Polityka i prawo
NSA rekomenduje komunikatory dla Waszyngtonu. Wybór na podstawie „kraju pochodzenia”
Personel rządu Stanów Zjednoczonych może wykorzystywać do pracy zdalnej komercyjne komunikatory jako ostateczną alternatywę dla rządowych aplikacji. Amerykańska National Security Agency wskazuje, że użytkownicy przy doborze produktu powinni kierować się między innymi jego „krajem pochodzenia jako czynnikiem oceny bezpieczeństwa”.
„Podczas pandemii lub innych sytuacji kryzysowych personel rządu Stanów Zjednoczonych musi pracować zdalnie, nieustannie wykonując kluczowe operacje oraz wspierając usługi rządowe” – czytamy w dokumencie „Selecting and Safely Using Collaboration Services for Telework”, opracowanym przez amerykańską National Security Agency (NSA). W jego treści podkreślono, że przy ograniczonym dostępie do wyposażenia dostarczanego przez rząd, takiego jak bezpieczne smartfony czy laptopy, korzystanie z komercyjnych narzędzi współpracy, w tym komunikatorów, do oficjalnych operacji staje się „konieczne i nieuniknione”.
Omawiany dokument zawiera przegląd najlepszych praktyk związanych z komunikacją online i został skoordynowany z rozporządzeniami Departamentu Bezpieczeństwa Wewnętrznego USA. „Niniejsza publikacja NSA ma na celu zapewnienie prostych, praktycznych uwag dla poszczególnych użytkowników rządowych” – wskazują specjaliści agencji. Treść ma odpowiadać na wyzwania związane z zezwoleniem pracownikom rządowym na używanie urządzeń osobistych do pracy, jeśli tylko takie rozwiązanie zostanie uznane za najlepsze, aby wesprzeć działania służby zdrowia w walce z koronawirusem.
Pomimo, że NSA dopuszcza możliwość używania komercyjnych narzędzi komunikacji, rekomenduje jednak korzystanie ze sprzętu dostarczanego przez rząd (ang. govermment furnished equipment – GFE) zawsze, gdy istnieje taka opcja. Wynika to z faktu, że jest on dedykowany do tego sektora oraz jest bezpieczniejszy niż popularne komunikatory.

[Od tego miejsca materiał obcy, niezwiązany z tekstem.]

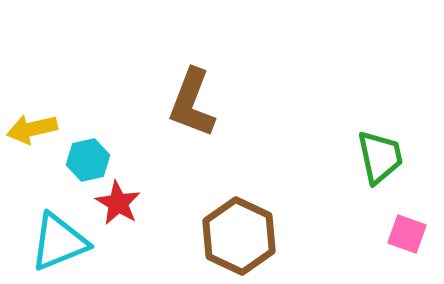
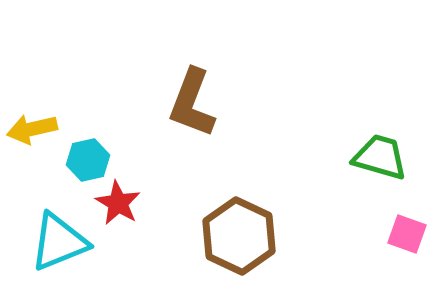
green trapezoid: rotated 62 degrees counterclockwise
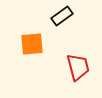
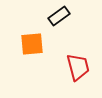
black rectangle: moved 3 px left
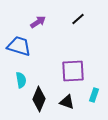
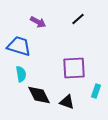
purple arrow: rotated 63 degrees clockwise
purple square: moved 1 px right, 3 px up
cyan semicircle: moved 6 px up
cyan rectangle: moved 2 px right, 4 px up
black diamond: moved 4 px up; rotated 50 degrees counterclockwise
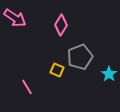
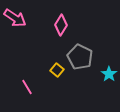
gray pentagon: rotated 25 degrees counterclockwise
yellow square: rotated 16 degrees clockwise
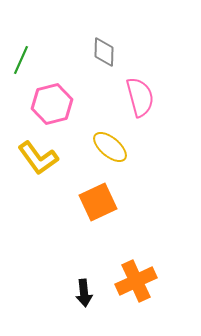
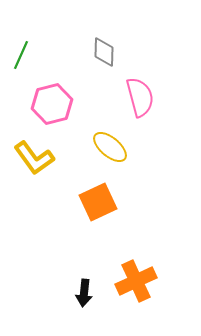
green line: moved 5 px up
yellow L-shape: moved 4 px left
black arrow: rotated 12 degrees clockwise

„Żadne narzędzie współpracy nie jest w pełni bezpieczne przed złośliwym oprogramowaniem” – czytamy w dokumencie. NSA podkreśla, że urządzenia osobiste są często narażone na znaczne ryzyko incydentu z powodu braku odpowiednich aktualizacji zapór lub instalacji zainfekowanych aplikacji, których użytkownicy nie są w stanie zidentyfikować jako niebezpieczne. W ten sposób hakerzy mogą uzyskać dostęp do plików, kontaktów, historii połączeń, lokalizacji GPS i innych danych, pochodzących z konkretnego urządzenia. „Nawet najbezpieczniejszy komunikator nie zapewnia całkowitej ochrony przed cyberatakiem” – wskazuje NSA.
Urządzenia dostarczane przez rząd są często bezpieczniejsze niż sprzęt osobisty personelu. Agencja apeluje, aby zawsze, gdy jest to możliwe, osoby pracujące w administracji rządowej używały dedykowanych dla nich smartfonów lub laptopów. Jeśli jest to niemożliwe, NSA zaleca wykorzystanie tymczasowego, bezpiecznego systemu operacyjnego, takiego jak Air Force Trusted End Node Security (TENS), w celu stworzenia „wirtualnego GFE”.
W sytuacji, gdy żadna z powyższych możliwości jest niedostępna, użytkownicy powinni upewnić się, że wszystkie konta, jakimi się posługują nie mają uprawnień administratora. Według NSA najlepiej jest utworzyć osobne konto o niskich uprawnieniach przeznaczonych tylko do pracy.
Agencja przedstawiła listę 13 aplikacji, które wykorzystywane są do pracy zdalnej. Wśród nich znajduje się Signal, Wickr, Google Suite G, WhatsApp, Skype for Business oraz Zoom i Microsoft Teams.
NSA sugeruje jednak, aby przy wyborze komunikatora użytkownicy kierowali się krajem pochodzenia aplikacji jako czynnikiem oceny bezpieczeństwa. „Użytkownicy powinni mieć świadomość, że kraj pochodzenia, w którym opracowano produkt, nie zawsze jest uznawany za godny zaufania” – czytamy w dokumencie.